Sylvie Miller est auteure, anthologiste et traductrice. N'étant pas restée indifférente à la littérature de Yoss, elle a assuré la traduction de quelques-unes de ses nouvelles pour le recueil Interférences. Elle avait déjà publié une nouvelle de Yoss dans le recueil Dimension Latino.
David contre Goliath ?
Il était une fois un grand pays démocratique et développé. À côté, son petit voisin, lui, était gouverné par un Dictateur (affable, mais Dictateur quand même). Cela ne vous rappelle rien ? C'est dans ce cadre que Yoss place ses contes qui n'épargnent rien ni personne.

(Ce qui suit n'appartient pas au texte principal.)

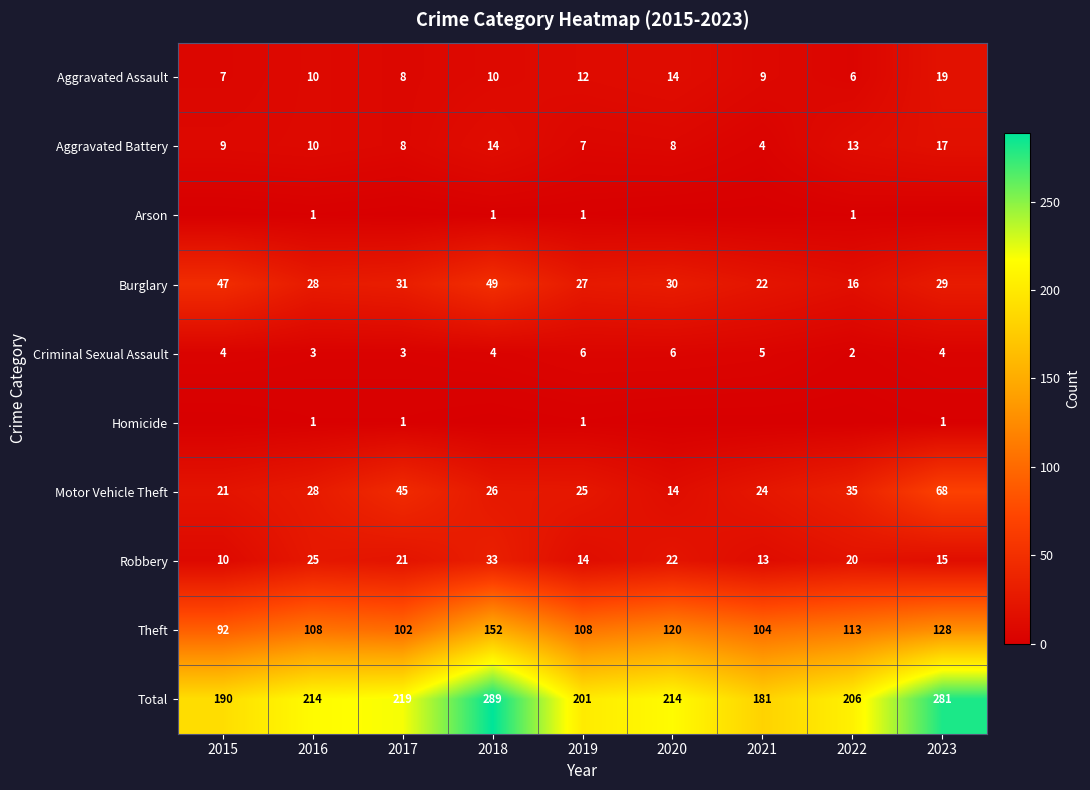

What is the difference between the maximum and minimum values in the Burglary series?

33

Abusant de la méthode cinétique (traduisez : les coups de marteau) pour réparer son antenne de télévision, monsieur Perez arrive à recevoir des émissions... venues de l'avenir ! Du lendemain, de quelques semaines... Une fois l'affaire arrivée aux oreilles du Service de Renseignement du petit pays, les événements vont se précipiter.
Lorsque, dans les deux pays, les gens commencent à se transformer en pièces détachées pour vaisseau spatial extraterrestre, la paix pourrait bien être compromise.
Et lorsque, comble de l'irrespect, la cheminée d'une usine du grand pays fait de l'ombre au Dictateur (encore affable) lors d'un de ses discours, une étrange course s'engage. Une escalade dans la hauteur des cheminées, qui va entraîner le monde entier dans une féroce compétition, un engagement total.
Lire entre les lignes
Yoss n'est pas particulièrement elliptique dans ses paraboles. Les deux pays, les comportements et les intervenants sont aisément reconnaissables. Et, s'il n'épargne personne, sa satire touche plus directement au cœur du système dictatorial que la démocratie. Il le fait toutefois avec suffisamment de tact, éclairant par moment les dérives du capitalisme, pour ne pas se déclarer irrémédiablement opposant au régime. Ainsi, sa critique, tempérée souvent par l'absurdité du propos, passe bien et ne lui a pas - trop - causé d'ennuis. Il avoue lui-même, toutefois, qu'il n'avait pas prévu, au départ, une diffusion large de ces textes.
Au-delà de l'aspect fantastique des aventures, caché sous la critique politique, se trouve aussi un texte merveilleux, une description désabusée et ironique de la vie dans le pays de Yoss. De la méthode cinétique aux discours interminables en passant par la vétusté des automobiles, nous pouvons avoir un aperçu de la vie cubaine par l'intérieur. Et il en ressort une douceur amusée, un fatalisme bon enfant fort intéressant.
Un livre qui change radicalement de nos lectures habituelles, trop souvent façonnées à l'anglo-saxonne.